> **MATERIAL FOR THIS TASK**
* * * * * * * * *

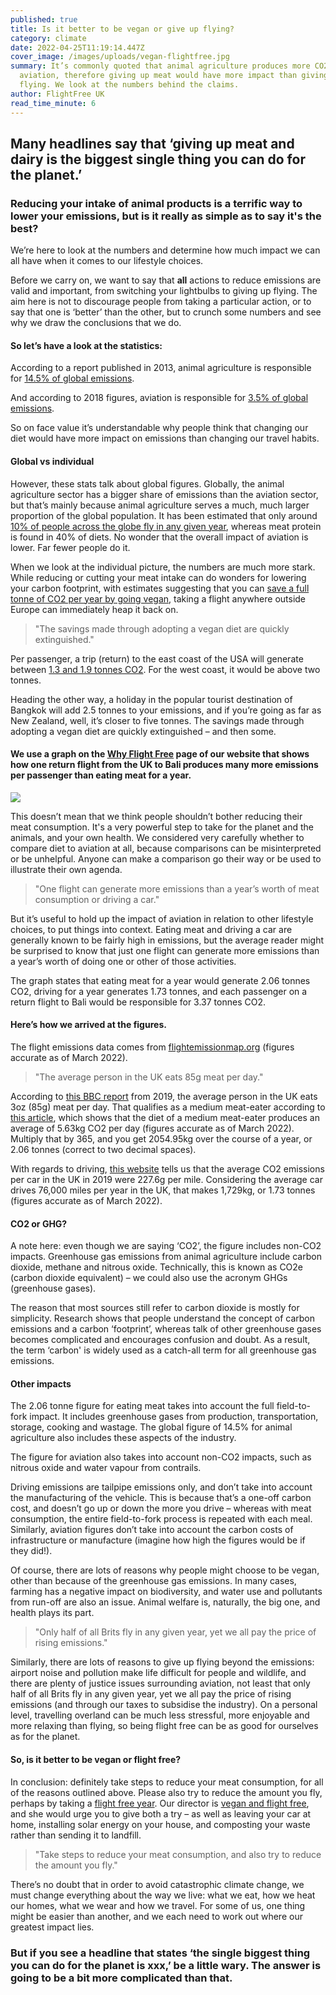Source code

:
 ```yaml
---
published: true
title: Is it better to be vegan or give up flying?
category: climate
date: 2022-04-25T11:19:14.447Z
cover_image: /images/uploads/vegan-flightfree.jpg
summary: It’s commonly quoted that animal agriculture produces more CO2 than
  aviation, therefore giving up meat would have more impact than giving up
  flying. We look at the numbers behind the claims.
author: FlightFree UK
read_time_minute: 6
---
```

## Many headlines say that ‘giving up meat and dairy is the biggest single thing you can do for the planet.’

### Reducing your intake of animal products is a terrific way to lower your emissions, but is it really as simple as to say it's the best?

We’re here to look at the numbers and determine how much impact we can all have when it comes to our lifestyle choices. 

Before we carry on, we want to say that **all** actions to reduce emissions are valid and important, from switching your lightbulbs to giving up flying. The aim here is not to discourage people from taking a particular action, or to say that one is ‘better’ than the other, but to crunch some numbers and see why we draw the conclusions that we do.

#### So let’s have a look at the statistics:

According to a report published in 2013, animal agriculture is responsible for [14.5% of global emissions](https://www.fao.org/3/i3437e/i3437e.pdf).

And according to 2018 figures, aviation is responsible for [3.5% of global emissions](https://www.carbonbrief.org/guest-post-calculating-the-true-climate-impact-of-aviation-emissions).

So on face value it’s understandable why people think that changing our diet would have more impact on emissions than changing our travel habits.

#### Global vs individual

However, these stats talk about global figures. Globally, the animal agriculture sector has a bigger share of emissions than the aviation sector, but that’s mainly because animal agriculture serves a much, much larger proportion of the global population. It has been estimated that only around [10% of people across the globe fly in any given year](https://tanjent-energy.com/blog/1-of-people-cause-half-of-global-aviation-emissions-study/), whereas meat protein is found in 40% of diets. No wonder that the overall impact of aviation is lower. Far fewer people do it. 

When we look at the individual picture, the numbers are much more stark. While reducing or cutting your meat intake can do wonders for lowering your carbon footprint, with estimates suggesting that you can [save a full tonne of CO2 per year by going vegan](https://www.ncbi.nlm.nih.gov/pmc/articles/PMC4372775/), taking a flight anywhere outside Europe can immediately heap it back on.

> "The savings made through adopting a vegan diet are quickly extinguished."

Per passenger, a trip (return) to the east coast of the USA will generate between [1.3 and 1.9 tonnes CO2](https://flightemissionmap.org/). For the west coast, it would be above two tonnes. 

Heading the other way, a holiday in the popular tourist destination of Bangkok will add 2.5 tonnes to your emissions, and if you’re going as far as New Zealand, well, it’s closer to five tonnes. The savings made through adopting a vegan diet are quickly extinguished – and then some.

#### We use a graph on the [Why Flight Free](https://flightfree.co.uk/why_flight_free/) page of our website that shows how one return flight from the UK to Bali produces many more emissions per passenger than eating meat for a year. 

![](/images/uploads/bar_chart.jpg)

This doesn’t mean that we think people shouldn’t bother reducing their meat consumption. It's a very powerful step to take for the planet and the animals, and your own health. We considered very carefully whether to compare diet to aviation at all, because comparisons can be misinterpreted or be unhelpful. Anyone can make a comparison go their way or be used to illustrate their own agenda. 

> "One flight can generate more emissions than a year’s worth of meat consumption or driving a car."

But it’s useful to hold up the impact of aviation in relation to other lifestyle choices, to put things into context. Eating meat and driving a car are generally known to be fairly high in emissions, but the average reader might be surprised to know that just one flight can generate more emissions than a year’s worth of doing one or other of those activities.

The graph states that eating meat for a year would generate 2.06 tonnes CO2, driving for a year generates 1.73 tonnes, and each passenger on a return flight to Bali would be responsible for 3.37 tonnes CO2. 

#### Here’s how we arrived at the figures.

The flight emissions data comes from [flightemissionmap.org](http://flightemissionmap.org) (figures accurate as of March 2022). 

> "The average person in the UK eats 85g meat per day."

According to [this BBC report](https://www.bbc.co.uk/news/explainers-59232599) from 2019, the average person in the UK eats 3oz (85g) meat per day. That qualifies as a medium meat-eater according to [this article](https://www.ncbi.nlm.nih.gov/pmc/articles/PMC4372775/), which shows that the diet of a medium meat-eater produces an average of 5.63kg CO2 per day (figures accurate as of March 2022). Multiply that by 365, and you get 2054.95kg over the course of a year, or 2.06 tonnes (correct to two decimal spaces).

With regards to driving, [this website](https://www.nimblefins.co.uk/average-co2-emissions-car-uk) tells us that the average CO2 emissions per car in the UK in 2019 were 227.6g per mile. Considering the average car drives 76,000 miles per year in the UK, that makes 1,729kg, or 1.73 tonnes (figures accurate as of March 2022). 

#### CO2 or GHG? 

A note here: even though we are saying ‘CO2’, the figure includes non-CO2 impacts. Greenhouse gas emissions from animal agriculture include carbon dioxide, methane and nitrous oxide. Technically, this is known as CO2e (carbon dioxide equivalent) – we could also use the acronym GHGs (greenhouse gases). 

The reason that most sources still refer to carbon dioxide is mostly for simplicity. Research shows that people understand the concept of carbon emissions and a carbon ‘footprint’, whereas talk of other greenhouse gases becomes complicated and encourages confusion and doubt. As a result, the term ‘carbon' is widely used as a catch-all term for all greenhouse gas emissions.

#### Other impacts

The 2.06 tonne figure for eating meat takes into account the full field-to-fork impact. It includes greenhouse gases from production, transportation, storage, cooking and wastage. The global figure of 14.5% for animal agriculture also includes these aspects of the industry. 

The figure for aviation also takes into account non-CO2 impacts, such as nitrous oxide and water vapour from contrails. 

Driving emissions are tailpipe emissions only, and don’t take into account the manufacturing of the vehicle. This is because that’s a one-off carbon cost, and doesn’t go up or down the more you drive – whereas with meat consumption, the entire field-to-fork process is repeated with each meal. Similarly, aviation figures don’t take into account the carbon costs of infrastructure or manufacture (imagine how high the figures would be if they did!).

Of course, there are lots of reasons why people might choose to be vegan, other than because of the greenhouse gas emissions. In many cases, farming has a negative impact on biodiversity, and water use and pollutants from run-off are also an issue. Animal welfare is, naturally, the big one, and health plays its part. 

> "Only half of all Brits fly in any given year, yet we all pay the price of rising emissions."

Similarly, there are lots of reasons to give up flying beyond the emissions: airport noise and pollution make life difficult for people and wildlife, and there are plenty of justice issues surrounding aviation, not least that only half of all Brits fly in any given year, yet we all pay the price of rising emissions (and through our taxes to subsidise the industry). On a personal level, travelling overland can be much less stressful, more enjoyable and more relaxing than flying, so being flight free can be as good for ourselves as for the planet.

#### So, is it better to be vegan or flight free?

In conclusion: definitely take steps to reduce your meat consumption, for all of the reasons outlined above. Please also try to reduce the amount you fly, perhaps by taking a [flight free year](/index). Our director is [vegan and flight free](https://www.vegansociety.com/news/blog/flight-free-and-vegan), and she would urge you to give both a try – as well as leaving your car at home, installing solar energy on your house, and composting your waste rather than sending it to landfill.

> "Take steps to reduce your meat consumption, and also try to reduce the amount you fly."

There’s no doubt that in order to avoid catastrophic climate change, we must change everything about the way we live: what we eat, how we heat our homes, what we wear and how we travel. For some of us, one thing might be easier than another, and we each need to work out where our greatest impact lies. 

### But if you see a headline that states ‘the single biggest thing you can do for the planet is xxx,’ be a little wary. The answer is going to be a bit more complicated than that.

* * * * * * * * *

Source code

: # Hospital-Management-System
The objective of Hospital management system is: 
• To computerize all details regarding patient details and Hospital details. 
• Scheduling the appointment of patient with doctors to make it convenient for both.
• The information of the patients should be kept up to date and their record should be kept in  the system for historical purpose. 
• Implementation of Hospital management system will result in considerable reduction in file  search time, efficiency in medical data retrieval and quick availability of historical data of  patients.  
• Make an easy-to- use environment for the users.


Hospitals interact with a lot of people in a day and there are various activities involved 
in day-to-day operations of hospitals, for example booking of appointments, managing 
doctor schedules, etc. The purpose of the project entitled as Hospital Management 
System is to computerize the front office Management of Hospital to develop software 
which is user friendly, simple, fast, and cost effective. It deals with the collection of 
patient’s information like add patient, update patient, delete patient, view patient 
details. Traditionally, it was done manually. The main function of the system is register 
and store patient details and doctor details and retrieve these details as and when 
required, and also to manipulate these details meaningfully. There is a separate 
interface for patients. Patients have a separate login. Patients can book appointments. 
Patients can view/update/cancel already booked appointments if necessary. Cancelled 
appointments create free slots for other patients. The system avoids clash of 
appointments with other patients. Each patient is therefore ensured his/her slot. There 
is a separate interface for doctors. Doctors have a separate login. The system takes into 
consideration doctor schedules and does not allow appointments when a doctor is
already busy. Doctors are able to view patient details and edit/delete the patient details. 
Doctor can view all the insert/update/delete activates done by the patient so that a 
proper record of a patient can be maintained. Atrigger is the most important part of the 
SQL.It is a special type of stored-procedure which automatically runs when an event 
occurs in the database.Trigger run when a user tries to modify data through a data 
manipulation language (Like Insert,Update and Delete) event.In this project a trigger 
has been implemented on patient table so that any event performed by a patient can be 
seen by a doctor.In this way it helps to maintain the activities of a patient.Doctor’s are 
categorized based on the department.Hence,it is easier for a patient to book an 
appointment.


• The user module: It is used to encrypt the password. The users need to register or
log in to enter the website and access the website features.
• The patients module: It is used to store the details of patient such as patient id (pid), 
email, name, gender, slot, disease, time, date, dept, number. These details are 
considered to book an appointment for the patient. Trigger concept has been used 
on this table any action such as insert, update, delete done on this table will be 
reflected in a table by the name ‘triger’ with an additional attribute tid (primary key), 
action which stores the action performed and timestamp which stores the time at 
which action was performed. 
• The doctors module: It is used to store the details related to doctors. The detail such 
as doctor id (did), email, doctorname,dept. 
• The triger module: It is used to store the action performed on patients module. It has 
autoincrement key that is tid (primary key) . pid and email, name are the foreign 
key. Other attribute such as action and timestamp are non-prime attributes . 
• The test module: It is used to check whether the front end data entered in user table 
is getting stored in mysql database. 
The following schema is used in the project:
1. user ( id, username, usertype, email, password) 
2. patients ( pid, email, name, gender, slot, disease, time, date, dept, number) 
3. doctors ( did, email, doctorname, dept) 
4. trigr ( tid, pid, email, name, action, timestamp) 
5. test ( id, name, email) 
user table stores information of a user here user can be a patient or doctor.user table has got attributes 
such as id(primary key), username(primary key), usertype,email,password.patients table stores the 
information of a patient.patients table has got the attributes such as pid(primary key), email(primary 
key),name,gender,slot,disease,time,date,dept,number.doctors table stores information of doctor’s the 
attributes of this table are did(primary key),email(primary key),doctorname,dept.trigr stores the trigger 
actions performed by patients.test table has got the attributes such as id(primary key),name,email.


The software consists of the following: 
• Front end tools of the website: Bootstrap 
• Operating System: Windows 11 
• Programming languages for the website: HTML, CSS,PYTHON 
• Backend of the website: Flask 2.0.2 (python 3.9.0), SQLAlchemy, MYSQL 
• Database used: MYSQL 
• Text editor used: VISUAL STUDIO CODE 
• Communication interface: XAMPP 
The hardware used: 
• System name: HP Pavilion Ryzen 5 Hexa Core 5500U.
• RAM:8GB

* * * * * * * * *

> **BRIEF**
Your task is to restate, word for word, only those lines above that fall between the line holding "The figure for" and the line holding "Driving emissions are", inclusive.

> **SOLUTION TO THE EXERCISE**
The figure for aviation also takes into account non-CO2 impacts, such as nitrous oxide and water vapour from contrails. 

Driving emissions are tailpipe emissions only, and don’t take into account the manufacturing of the vehicle. This is because that’s a one-off carbon cost, and doesn’t go up or down the more you drive – whereas with meat consumption, the entire field-to-fork process is repeated with each meal. Similarly, aviation figures don’t take into account the carbon costs of infrastructure or manufacture (imagine how high the figures would be if they did!).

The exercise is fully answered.